Both styles of chambers do three things:

  1. Enable the Shield Hotspot, either Alpha or DPS
  2. Set a Hotspot transition (both at 50%)
  3. Set a Hotspot Range,
    1. 25% for Level 1
    2. 50% for Level 2

Simply, the damage type resistance is a linear modifier or incoming damage. The amount the damage is modified by is dependent on the relationship between the max shield HP and the incoming instance of damage. And instance may either refer to an impact by either a single cannon round or missile, or by each tick of a beam (usually 10/sec). The Hotspot transition point, set to 50%, determines at what percentage of the shield HP the resistance is useful versus not useful. In either case, 50% of the HP is a transition point. The HotSpot range (either 25 or 50 percent) determines the amount the damage is modified by.

  • For Low Type (DPS) resistance
    • The damage is reduced by up to the range (25 or 50) when incoming damage is 0% of the Shield HP
    • The damage is increased by up to the range when incoming damage is 100% of the shield HP.
    • The crossover, at 50%, makes no change to the incoming damage.
  • For High Type (Alpha) resistance, the opposite is applied
    • The damage is increased by up to the range (25 or 50) when incoming damage is 0% of the Shield HP
    • The damage is reduced by up to the range when incoming damage is 100% of the shield HP.
    • The crossover, at 50%, makes no change to the incoming damage.

To put the words into an equation, the new damage for a Low Type is:

Dnew/LOW = Dorig * ( 1 - Rrange *((Smax*.5 - Dorig) / Smax*.5) )

For the High Type:

Dnew/HIGH = Dorig * ( 1 + Rrange *((Smax*.5 - Dorig) / Smax*.5) )

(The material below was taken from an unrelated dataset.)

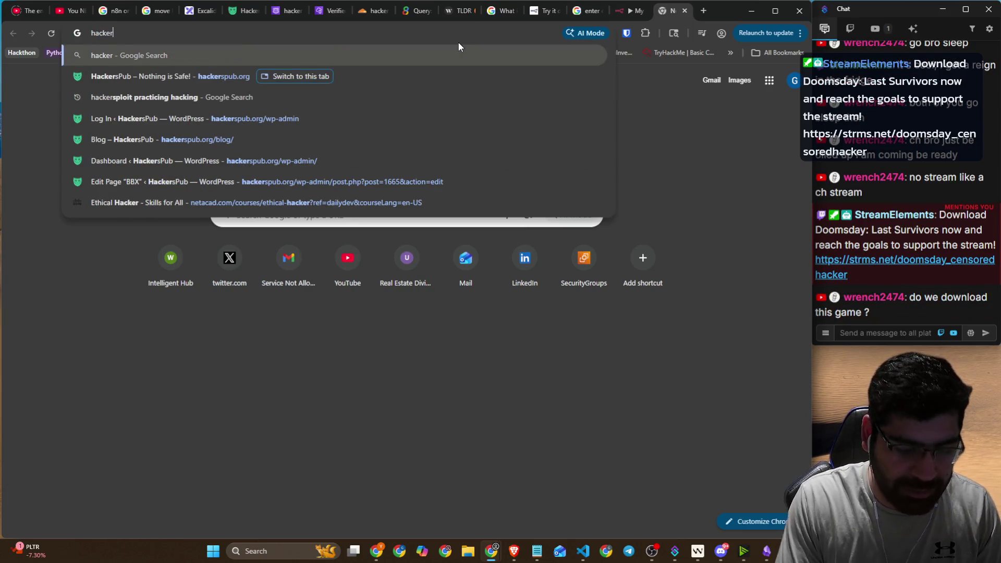
text(news)
key(Return)
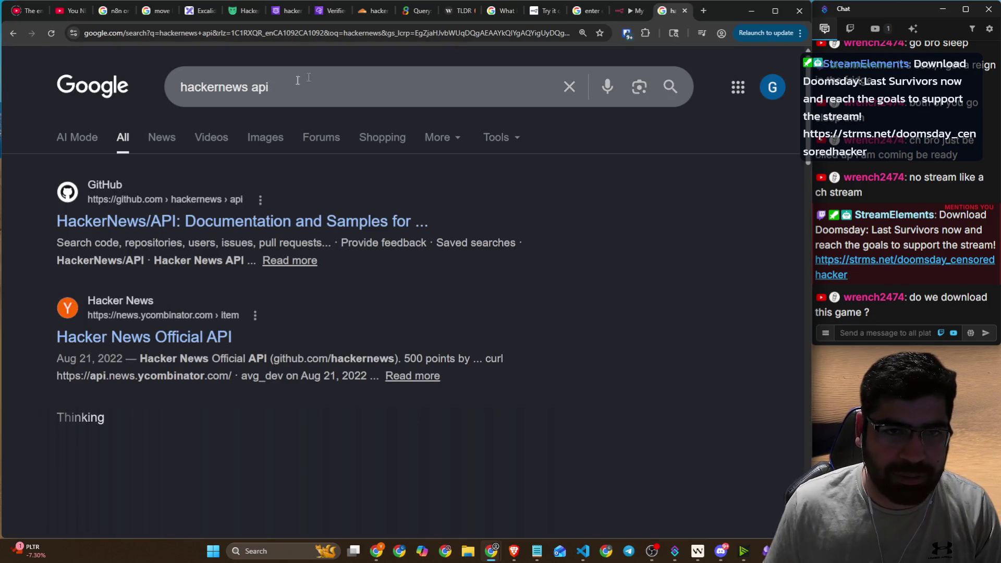
click(270, 87)
double_click(261, 87)
drag(260, 87, 181, 89)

The Damage Types can only modify the incoming damage by 25% (level 1) or 50% (level 2), so damage values larger than the shield's HP max are capped. Examples to facilitate understanding are thus:

  1. A shield with a max of 100 HP and Low Type 1 is hit by a cannon that deals 40 damage.
    1. 40 is less than 50% of the max HP, so it is reduced by a little.
    2. The new amount of damage applied to the shields is only 38 damage.
  2. A shield with a max of 500 HP and High Type 2 is hit by a missile that deals 800 damage.
    1. The incoming damage should destroy the shield.
    2. 800 damage is well over the 50% mark of the shield HP.
    3. The equation shows incoming damage should be 360, however damage reduction is capped at 50%.
    4. The new damage is now only 400 damage.
  3. A shield with 10,000 HP and High Type 1 is hit by a damage beam, that deals 90 damage per tick, and has a 10 second fire time.
    1. While the total damage of the beam would normally come out to 90dmg * 10 tick/sec * 10 sec = 9000 damage, it is the per tick value modified, not the final.
    2. 90 damage is well below 50% of the shield max HP using High Type, and so its damage is actually increased!
    3. The new damage per tick is now 112.1
    4. The original 9000 dmg beam, instead of dealing 7200 total in one go, actually deals 11209.5 damage, destroying the shield and blocks underneath.